- **Text for analysis**:
════

Chitinases are digestive enzymes that break down glycosidic bonds in chitin. Because chitin composes the cell walls of fungi and exoskeletal elements of some animals (including worms and arthropods), chitinases are generally found in organisms that either need to reshape their own chitin or to dissolve and digest the chitin of fungi or animals.
Chitinivorous organisms include many bacteria (Aeromonads, Bacillus, Vibrio, among others), which may be pathogenic or detritivorous. They may attack arthropods, zooplankton or fungi; or they may degrade the remains of these organisms.
Fungi, such as Coccidioides immitis, are known to possess chitinases. This may be related to their typical role as detritovores and also to their potential as pathogens, infiltrating arthropods.
Plants may seem an unusual source for chitinase, but some of the archetypical chitinases have been characterized from plants (barley seed chitinase: PDB 1CNS, EC 188.8.131.52). Some plant chitinases are members of the pathogenesis related (PR) proteins which are induced after systemic acquired resistance induction (biotic and abiotic). Expression is mediated by the NPR1 gene and the salicylic acid pathway, both involved in resisting fungal and insect attack. Some may be required for creating fungal symbioses.
Chitin, like cellulose, has been thought of as abundant but difficult to digest. It is typically considered unavailable carbohydrate in animal diets, though certain fish can digest chitin to sugar; and dogma suggests that just as ruminants need bacteria to digest cellulose, chitin digestion would also require symbiosis and lengthy fermentations. As such, the discovery of animal, and particular mammalian and human chitinases is somewhat surprising. Actually, human chitinases appear in gastric juices . This is likely to be digestive chitinase, for catabolic activity.
Further, chitinase activity can be detected systemically in humans, in the blood and possibly cartilage . This is related, as is plant chitinase activity, to inflammation/pathogen resistance. As such, it is unsurprisingly related to allergies. What is surprising, perhaps, is that asthma in particular has been linked to enhanced chitinase expression levels. This may begin to explain some of the most common allergies (dust mites, mold spores - both chitin covered) and speak to the relationship between allergies and worm (helminth) infections, as part of one version of the hygiene hypothesis  (worms have chitinous mouthparts to hold the intestinal wall). Finally, the link between chitinases and salicytic acid in plants is well established - but there is a hypothetical link between salicytic acid and allergies in humans (Fiengold). The link between chitinases and allergies being now established provides a tantalizing thread that can also connect these.

════

- **Material shown**:

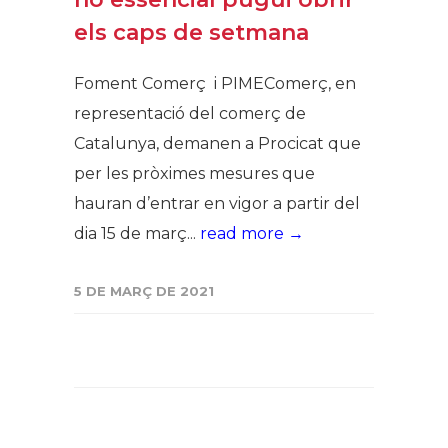
els caps de setmana
Foment Comerç i PIMEComerç, en
representació del comerç de
Catalunya, demanen a Procicat que
per les pròximes mesures que
hauran d’entrar en vigor a partir del
dia 15 de març...
read more →
5 DE MARÇ DE 2021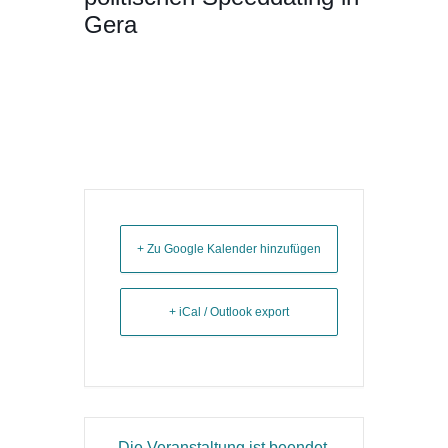
Gera
+ Zu Google Kalender hinzufügen
+ iCal / Outlook export
Die Veranstaltung ist beendet.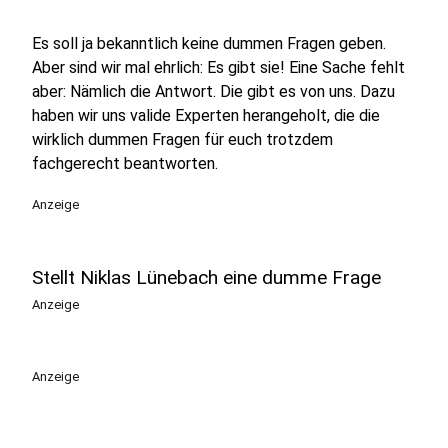
Es soll ja bekanntlich keine dummen Fragen geben.
Aber sind wir mal ehrlich: Es gibt sie! Eine Sache fehlt
aber: Nämlich die Antwort. Die gibt es von uns. Dazu
haben wir uns valide Experten herangeholt, die die
wirklich dummen Fragen für euch trotzdem
fachgerecht beantworten.
Anzeige
Stellt Niklas Lünebach eine dumme Frage
Anzeige
Anzeige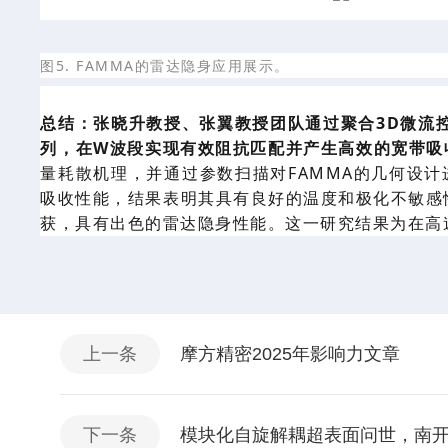
图
5. FAMMA的雷达隐身应用展示。
总结：张晓升教授、张翼教授团队
通过聚合
3D微流
列
，在
W波段
实现有效阻抗匹配并产生
高效
的
宽带吸
量耗散机理，并通过参数
扫描
对
FAM
M
A的几何设计
吸收性能，结果表明
其具有
良好的温度
和极化
不敏感
获
，具有出色的雷达隐身性能
。这一
研究
结果为在高
上一条
摩方精密2025年影响力文章
下一条
模块化自旋解耦超表面问世，南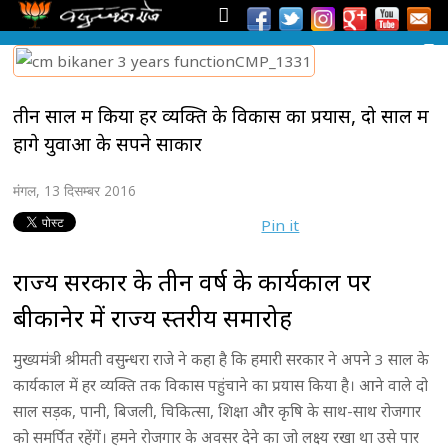
तीन साल में किया हर व्यक्ति के विकास का प्रयास, दो साल में
होंगे युवाओं के सपने साकार
मंगल, 13 दिसम्बर 2016
Pin it
राज्य सरकार के तीन वर्ष के कार्यकाल पर
बीकानेर में राज्य स्तरीय समारोह
मुख्यमंत्री श्रीमती वसुन्धरा राजे ने कहा है कि हमारी सरकार ने अपने 3 साल के
कार्यकाल में हर व्यक्ति तक विकास पहुंचाने का प्रयास किया है। आने वाले दो
साल सड़क, पानी, बिजली, चिकित्सा, शिक्षा और कृषि के साथ-साथ रोजगार
को समर्पित रहेंगें। हमने रोजगार के अवसर देने का जो लक्ष्य रखा था उसे पार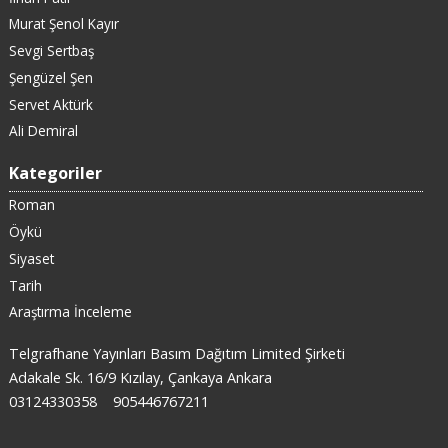
Murat Şenol Kayır
Sevgi Sertbaş
Şengüzel Şen
Servet Aktürk
Ali Demiral
Kategoriler
Roman
Öykü
Siyaset
Tarih
Araştırma İnceleme
Telgrafhane Yayınları Basım Dağıtım Limited Şirketi
Adakale Sk. 16/9 Kızılay, Çankaya Ankara
03124330358
905446767211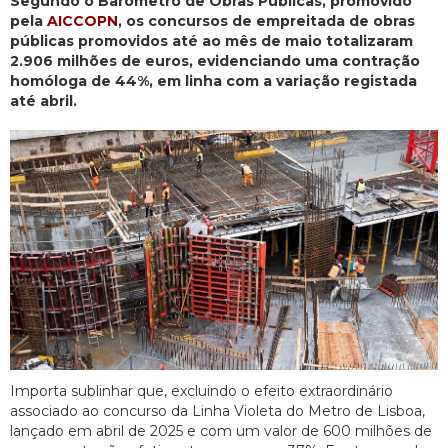
Segundo o Barómetro de Obras Públicas, promovido
pela
AICCOPN
, os concursos de empreitada de obras
públicas promovidos até ao mês de maio totalizaram
2.906 milhões de euros, evidenciando uma contração
homóloga de 44%, em linha com a variação registada
até abril.
Importa sublinhar que, excluindo o efeito extraordinário
associado ao concurso da Linha Violeta do Metro de Lisboa,
lançado em abril de 2025 e com um valor de 600 milhões de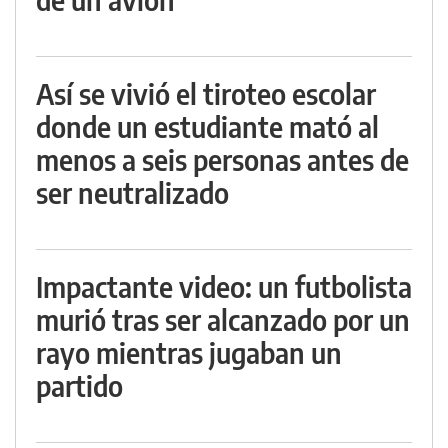
Así se vivió el tiroteo escolar
donde un estudiante mató al
menos a seis personas antes de
ser neutralizado
Impactante video: un futbolista
murió tras ser alcanzado por un
rayo mientras jugaban un
partido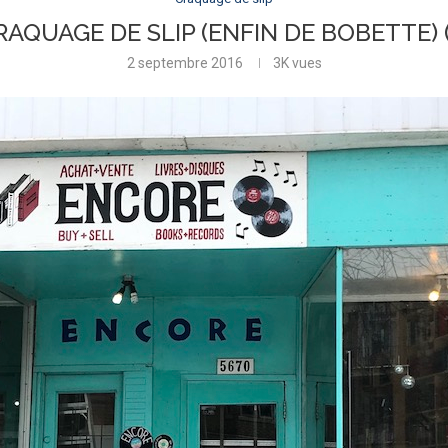
RAQUAGE DE SLIP (ENFIN DE BOBETTE) (
2 septembre 2016
3K
vues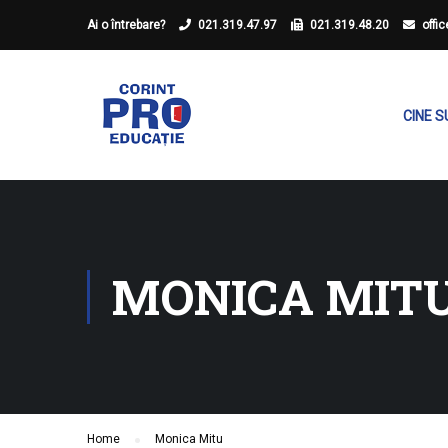
Ai o întrebare?
021.319.47.97
021.319.48.20
offi
CINE 
MONICA MIT
Home
Monica Mitu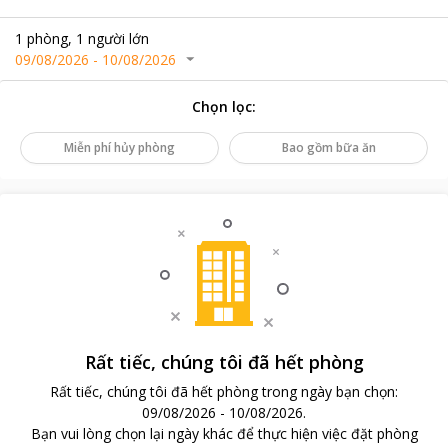
1
phòng
,
1
người lớn
09/08/2026
-
10/08/2026
Chọn lọc
:
Miễn phí hủy phòng
Bao gồm bữa ăn
Rất tiếc, chúng tôi đã hết phòng
Rất tiếc, chúng tôi đã hết phòng trong ngày bạn chọn
:
09/08/2026
-
10/08/2026
.
Bạn vui lòng chọn lại ngày khác để thực hiện việc đặt phòng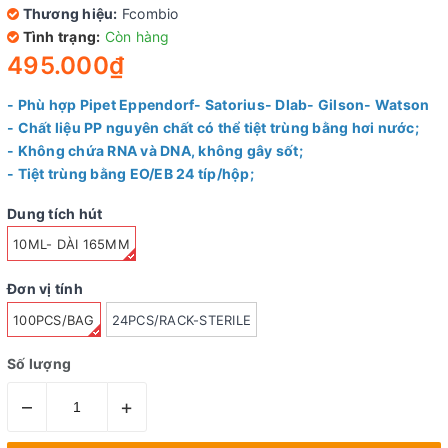
Thương hiệu:
Fcombio
Tình trạng:
Còn hàng
495.000₫
- Phù hợp Pipet Eppendorf- Satorius- Dlab- Gilson- Watson
- Chất liệu PP nguyên chất có thể tiệt trùng bằng hơi nước;
- Không chứa RNA và DNA, không gây sốt;
- Tiệt trùng bằng EO/EB 24 típ/hộp;
Dung tích hút
10ML- DÀI 165MM
Đơn vị tính
100PCS/BAG
24PCS/RACK-STERILE
Số lượng
–
+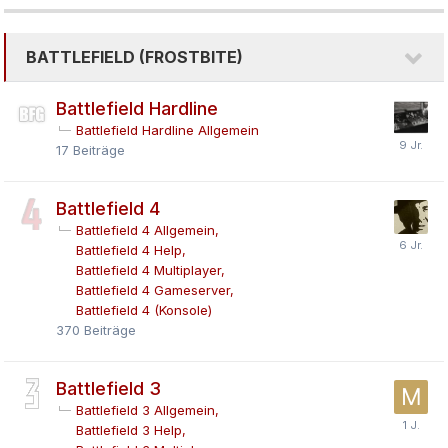
BATTLEFIELD (FROSTBITE)
Battlefield Hardline
Battlefield Hardline Allgemein
17
Beiträge
Battlefield 4
Battlefield 4 Allgemein
Battlefield 4 Help
Battlefield 4 Multiplayer
Battlefield 4 Gameserver
Battlefield 4 (Konsole)
370
Beiträge
Battlefield 3
Battlefield 3 Allgemein
Battlefield 3 Help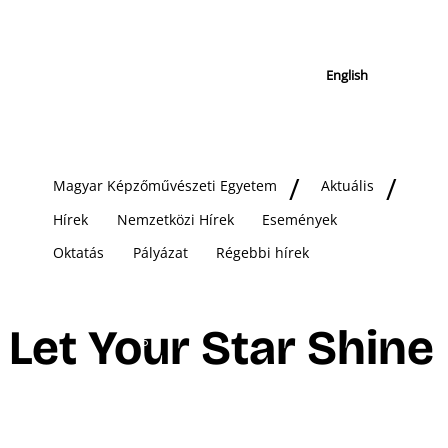
English
Magyar Képzőművészeti Egyetem
Aktuális
Hírek
Nemzetközi Hírek
Események
Oktatás
Pályázat
Régebbi hírek
Let Your Star Shine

════

- **Activity**:
Rewrite the stretch of the chitinase text that starts at "Plants may seem" and ends at "creating fungal symbioses.", substituting "wheat" for "barley". Work only from the chitinase text.

- **Response area**:
Plants may seem an unusual source for chitinase, but some of the archetypical chitinases have been characterized from plants (wheat seed chitinase: PDB 1CNS, EC 188.8.131.52). Some plant chitinases are members of the pathogenesis related (PR) proteins which are induced after systemic acquired resistance induction (biotic and abiotic). Expression is mediated by the NPR1 gene and the salicylic acid pathway, both involved in resisting fungal and insect attack. Some may be required for creating fungal symbioses.